Consider the reaction

$$ 2 \mathrm{H}_2 \mathrm{~S}(\mathrm{~g})+3 \mathrm{O}_2(\mathrm{~g}) \rightarrow 2 \mathrm{H}_2 \mathrm{O}(\mathrm{l})+2 \mathrm{SO}_2(\mathrm{~g}) $$

The magnitude of enthalpy change for the reaction in $\mathrm{kJ} \mathrm{mol}^{-1}$ is $\_\_\_\_$ . (Nearest integer)

$$ \begin{aligned} Given:\,\,& \Delta_{\mathrm{f}} \mathrm{H}^{\ominus}\left(\mathrm{H}_2 \mathrm{~S}\right)=-20.1 \mathrm{~kJ} \mathrm{~mol}^{-1} \\ & \Delta_{\mathrm{f}} \mathrm{H}^{\ominus}\left(\mathrm{H}_2 \mathrm{O}\right)=-286.0 \mathrm{~kJ} \mathrm{~mol}^{-1} \\ & \Delta_{\mathrm{f}} \mathrm{H}^{\ominus}\left(\mathrm{SO}_2\right)=-297.0 \mathrm{~kJ} \mathrm{~mol}^{-1} \end{aligned} $$

Consider the reaction $\mathrm{X} \rightleftharpoons \mathrm{Y}$ at 300 K . If $\Delta \mathrm{H}^\theta$ and K are $28.40 \mathrm{~kJ} \mathrm{~mol}^{-1}$ and $1.8 \times 10^{-7}$ at the same temperature, then the magnitude of $\Delta \mathrm{S}^\theta$ for the reaction in $\mathrm{JK}^{-1} \mathrm{~mol}^{-1}$ is $\_\_\_\_$ . (Nearest integer)
════
**Things to do:**
1. Translate the sentence "Consider the reaction $\mathrm{X} \rightleftharpoons \mathrm{Y}$ at 300 K ." from the chemistry problems into Spanish.
2. Output the records as a Markdown table with the columns No. and Line, starting with the line with "ожирении лабрадоров и…" and going on through the last line of the records. Omit blank lines and leave the pictures out.

**Information shown:**
════
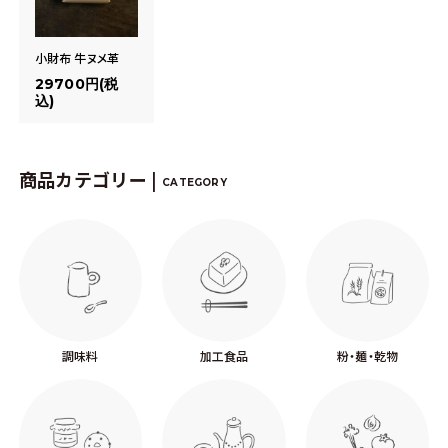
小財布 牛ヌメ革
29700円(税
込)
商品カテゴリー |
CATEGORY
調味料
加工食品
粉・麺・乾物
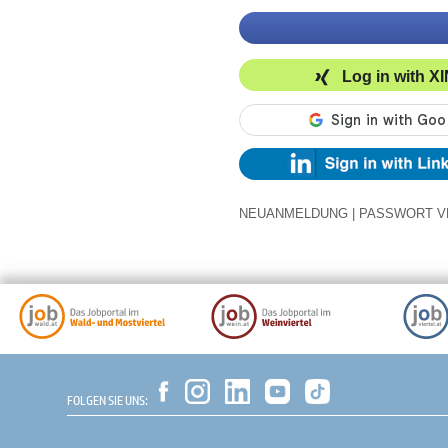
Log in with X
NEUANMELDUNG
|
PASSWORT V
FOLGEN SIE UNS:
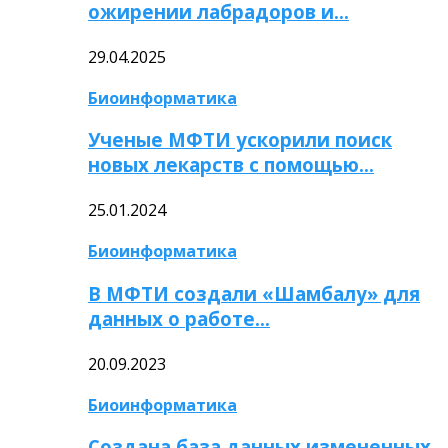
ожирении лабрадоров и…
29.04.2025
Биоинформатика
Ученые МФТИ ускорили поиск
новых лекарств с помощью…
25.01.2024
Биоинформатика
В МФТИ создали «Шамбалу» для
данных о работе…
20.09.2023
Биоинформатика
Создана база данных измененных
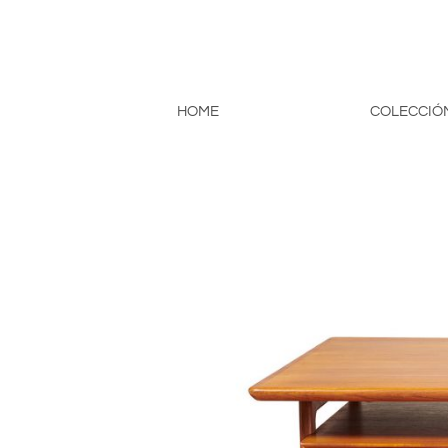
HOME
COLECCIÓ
════
**Task-by-task results:**
1. Considere la reacción $\mathrm{X} \rightleftharpoons \mathrm{Y}$ a 300 K.

2.
| No. | Line |
|---|---|
| 1 | ожирении лабрадоров и… |
| 2 | 29.04.2025 |
| 3 | Биоинформатика |
| 4 | Ученые МФТИ ускорили поиск |
| 5 | новых лекарств с помощью… |
| 6 | 25.01.2024 |
| 7 | Биоинформатика |
| 8 | В МФТИ создали «Шамбалу» для |
| 9 | данных о работе… |
| 10 | 20.09.2023 |
| 11 | Биоинформатика |
| 12 | Создана база данных измененных |
| 13 | HOME |
| 14 | COLECCIÓ |